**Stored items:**
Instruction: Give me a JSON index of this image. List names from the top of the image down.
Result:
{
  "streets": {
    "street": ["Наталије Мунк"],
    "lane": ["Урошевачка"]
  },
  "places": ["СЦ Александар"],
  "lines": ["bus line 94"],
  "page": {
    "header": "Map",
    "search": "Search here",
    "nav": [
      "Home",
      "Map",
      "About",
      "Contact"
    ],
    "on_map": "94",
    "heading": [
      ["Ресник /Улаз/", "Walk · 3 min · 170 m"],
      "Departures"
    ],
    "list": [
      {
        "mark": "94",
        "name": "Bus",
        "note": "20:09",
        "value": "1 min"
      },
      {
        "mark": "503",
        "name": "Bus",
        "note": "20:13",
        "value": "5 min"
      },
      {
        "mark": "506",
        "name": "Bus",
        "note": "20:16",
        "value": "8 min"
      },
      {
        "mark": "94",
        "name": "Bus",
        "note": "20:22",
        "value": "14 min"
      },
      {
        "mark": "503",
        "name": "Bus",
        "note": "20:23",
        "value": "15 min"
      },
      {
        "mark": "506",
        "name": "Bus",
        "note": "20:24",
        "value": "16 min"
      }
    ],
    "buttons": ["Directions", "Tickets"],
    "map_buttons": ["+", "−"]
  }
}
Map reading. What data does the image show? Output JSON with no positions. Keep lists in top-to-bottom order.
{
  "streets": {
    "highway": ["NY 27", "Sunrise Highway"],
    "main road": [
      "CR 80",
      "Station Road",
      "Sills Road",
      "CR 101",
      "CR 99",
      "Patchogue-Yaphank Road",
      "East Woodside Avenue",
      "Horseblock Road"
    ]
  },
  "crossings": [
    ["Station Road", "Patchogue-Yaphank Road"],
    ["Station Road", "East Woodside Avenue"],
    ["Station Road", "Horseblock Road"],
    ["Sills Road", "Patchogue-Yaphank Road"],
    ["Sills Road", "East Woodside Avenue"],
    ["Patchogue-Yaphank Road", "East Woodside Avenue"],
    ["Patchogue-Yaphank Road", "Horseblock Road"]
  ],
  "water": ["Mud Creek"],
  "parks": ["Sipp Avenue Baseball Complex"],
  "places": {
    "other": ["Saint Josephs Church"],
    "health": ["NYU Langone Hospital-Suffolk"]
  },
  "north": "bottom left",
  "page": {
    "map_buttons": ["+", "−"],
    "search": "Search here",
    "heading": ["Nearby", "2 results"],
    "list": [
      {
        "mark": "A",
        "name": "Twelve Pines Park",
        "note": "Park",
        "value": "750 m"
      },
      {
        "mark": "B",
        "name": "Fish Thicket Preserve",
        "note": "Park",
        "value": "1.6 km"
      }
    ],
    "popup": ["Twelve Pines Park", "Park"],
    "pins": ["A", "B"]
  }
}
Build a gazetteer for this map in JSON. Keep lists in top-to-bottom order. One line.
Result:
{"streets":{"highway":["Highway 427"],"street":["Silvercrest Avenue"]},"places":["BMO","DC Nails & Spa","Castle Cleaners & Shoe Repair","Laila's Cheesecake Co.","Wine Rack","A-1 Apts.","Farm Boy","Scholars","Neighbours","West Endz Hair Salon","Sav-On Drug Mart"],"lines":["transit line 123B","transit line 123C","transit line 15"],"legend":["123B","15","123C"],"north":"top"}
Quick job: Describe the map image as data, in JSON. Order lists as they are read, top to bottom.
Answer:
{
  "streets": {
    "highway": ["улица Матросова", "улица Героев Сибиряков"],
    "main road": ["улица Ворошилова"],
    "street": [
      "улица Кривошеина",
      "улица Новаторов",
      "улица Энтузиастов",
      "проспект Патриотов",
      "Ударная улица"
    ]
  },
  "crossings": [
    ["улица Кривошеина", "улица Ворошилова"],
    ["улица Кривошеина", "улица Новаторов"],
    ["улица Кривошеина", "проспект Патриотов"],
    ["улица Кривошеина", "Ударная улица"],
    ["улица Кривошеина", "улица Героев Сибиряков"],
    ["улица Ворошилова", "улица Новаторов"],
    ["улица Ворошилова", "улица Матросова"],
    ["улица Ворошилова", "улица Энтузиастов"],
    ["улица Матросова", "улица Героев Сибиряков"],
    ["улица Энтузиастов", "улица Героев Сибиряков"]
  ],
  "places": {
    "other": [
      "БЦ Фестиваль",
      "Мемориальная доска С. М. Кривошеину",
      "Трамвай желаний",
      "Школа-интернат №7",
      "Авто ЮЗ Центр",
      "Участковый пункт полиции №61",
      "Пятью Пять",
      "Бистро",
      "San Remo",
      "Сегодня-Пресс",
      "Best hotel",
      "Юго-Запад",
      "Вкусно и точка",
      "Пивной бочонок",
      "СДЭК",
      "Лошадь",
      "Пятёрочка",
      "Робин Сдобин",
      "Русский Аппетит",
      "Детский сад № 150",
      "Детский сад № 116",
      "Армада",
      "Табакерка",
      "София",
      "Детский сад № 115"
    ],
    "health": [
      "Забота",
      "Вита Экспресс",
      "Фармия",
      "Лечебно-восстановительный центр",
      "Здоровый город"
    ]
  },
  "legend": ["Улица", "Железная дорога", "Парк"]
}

**Activity:**
The full set of records above must be reproduced exactly in the reply.

**Task solution:**
Instruction: Give me a JSON index of this image. List names from the top of the image down.
Result:
{
  "streets": {
    "street": ["Наталије Мунк"],
    "lane": ["Урошевачка"]
  },
  "places": ["СЦ Александар"],
  "lines": ["bus line 94"],
  "page": {
    "header": "Map",
    "search": "Search here",
    "nav": [
      "Home",
      "Map",
      "About",
      "Contact"
    ],
    "on_map": "94",
    "heading": [
      ["Ресник /Улаз/", "Walk · 3 min · 170 m"],
      "Departures"
    ],
    "list": [
      {
        "mark": "94",
        "name": "Bus",
        "note": "20:09",
        "value": "1 min"
      },
      {
        "mark": "503",
        "name": "Bus",
        "note": "20:13",
        "value": "5 min"
      },
      {
        "mark": "506",
        "name": "Bus",
        "note": "20:16",
        "value": "8 min"
      },
      {
        "mark": "94",
        "name": "Bus",
        "note": "20:22",
        "value": "14 min"
      },
      {
        "mark": "503",
        "name": "Bus",
        "note": "20:23",
        "value": "15 min"
      },
      {
        "mark": "506",
        "name": "Bus",
        "note": "20:24",
        "value": "16 min"
      }
    ],
    "buttons": ["Directions", "Tickets"],
    "map_buttons": ["+", "−"]
  }
}
Map reading. What data does the image show? Output JSON with no positions. Keep lists in top-to-bottom order.
{
  "streets": {
    "highway": ["NY 27", "Sunrise Highway"],
    "main road": [
      "CR 80",
      "Station Road",
      "Sills Road",
      "CR 101",
      "CR 99",
      "Patchogue-Yaphank Road",
      "East Woodside Avenue",
      "Horseblock Road"
    ]
  },
  "crossings": [
    ["Station Road", "Patchogue-Yaphank Road"],
    ["Station Road", "East Woodside Avenue"],
    ["Station Road", "Horseblock Road"],
    ["Sills Road", "Patchogue-Yaphank Road"],
    ["Sills Road", "East Woodside Avenue"],
    ["Patchogue-Yaphank Road", "East Woodside Avenue"],
    ["Patchogue-Yaphank Road", "Horseblock Road"]
  ],
  "water": ["Mud Creek"],
  "parks": ["Sipp Avenue Baseball Complex"],
  "places": {
    "other": ["Saint Josephs Church"],
    "health": ["NYU Langone Hospital-Suffolk"]
  },
  "north": "bottom left",
  "page": {
    "map_buttons": ["+", "−"],
    "search": "Search here",
    "heading": ["Nearby", "2 results"],
    "list": [
      {
        "mark": "A",
        "name": "Twelve Pines Park",
        "note": "Park",
        "value": "750 m"
      },
      {
        "mark": "B",
        "name": "Fish Thicket Preserve",
        "note": "Park",
        "value": "1.6 km"
      }
    ],
    "popup": ["Twelve Pines Park", "Park"],
    "pins": ["A", "B"]
  }
}
Build a gazetteer for this map in JSON. Keep lists in top-to-bottom order. One line.
Result:
{"streets":{"highway":["Highway 427"],"street":["Silvercrest Avenue"]},"places":["BMO","DC Nails & Spa","Castle Cleaners & Shoe Repair","Laila's Cheesecake Co.","Wine Rack","A-1 Apts.","Farm Boy","Scholars","Neighbours","West Endz Hair Salon","Sav-On Drug Mart"],"lines":["transit line 123B","transit line 123C","transit line 15"],"legend":["123B","15","123C"],"north":"top"}
Quick job: Describe the map image as data, in JSON. Order lists as they are read, top to bottom.
Answer:
{
  "streets": {
    "highway": ["улица Матросова", "улица Героев Сибиряков"],
    "main road": ["улица Ворошилова"],
    "street": [
      "улица Кривошеина",
      "улица Новаторов",
      "улица Энтузиастов",
      "проспект Патриотов",
      "Ударная улица"
    ]
  },
  "crossings": [
    ["улица Кривошеина", "улица Ворошилова"],
    ["улица Кривошеина", "улица Новаторов"],
    ["улица Кривошеина", "проспект Патриотов"],
    ["улица Кривошеина", "Ударная улица"],
    ["улица Кривошеина", "улица Героев Сибиряков"],
    ["улица Ворошилова", "улица Новаторов"],
    ["улица Ворошилова", "улица Матросова"],
    ["улица Ворошилова", "улица Энтузиастов"],
    ["улица Матросова", "улица Героев Сибиряков"],
    ["улица Энтузиастов", "улица Героев Сибиряков"]
  ],
  "places": {
    "other": [
      "БЦ Фестиваль",
      "Мемориальная доска С. М. Кривошеину",
      "Трамвай желаний",
      "Школа-интернат №7",
      "Авто ЮЗ Центр",
      "Участковый пункт полиции №61",
      "Пятью Пять",
      "Бистро",
      "San Remo",
      "Сегодня-Пресс",
      "Best hotel",
      "Юго-Запад",
      "Вкусно и точка",
      "Пивной бочонок",
      "СДЭК",
      "Лошадь",
      "Пятёрочка",
      "Робин Сдобин",
      "Русский Аппетит",
      "Детский сад № 150",
      "Детский сад № 116",
      "Армада",
      "Табакерка",
      "София",
      "Детский сад № 115"
    ],
    "health": [
      "Забота",
      "Вита Экспресс",
      "Фармия",
      "Лечебно-восстановительный центр",
      "Здоровый город"
    ]
  },
  "legend": ["Улица", "Железная дорога", "Парк"]
}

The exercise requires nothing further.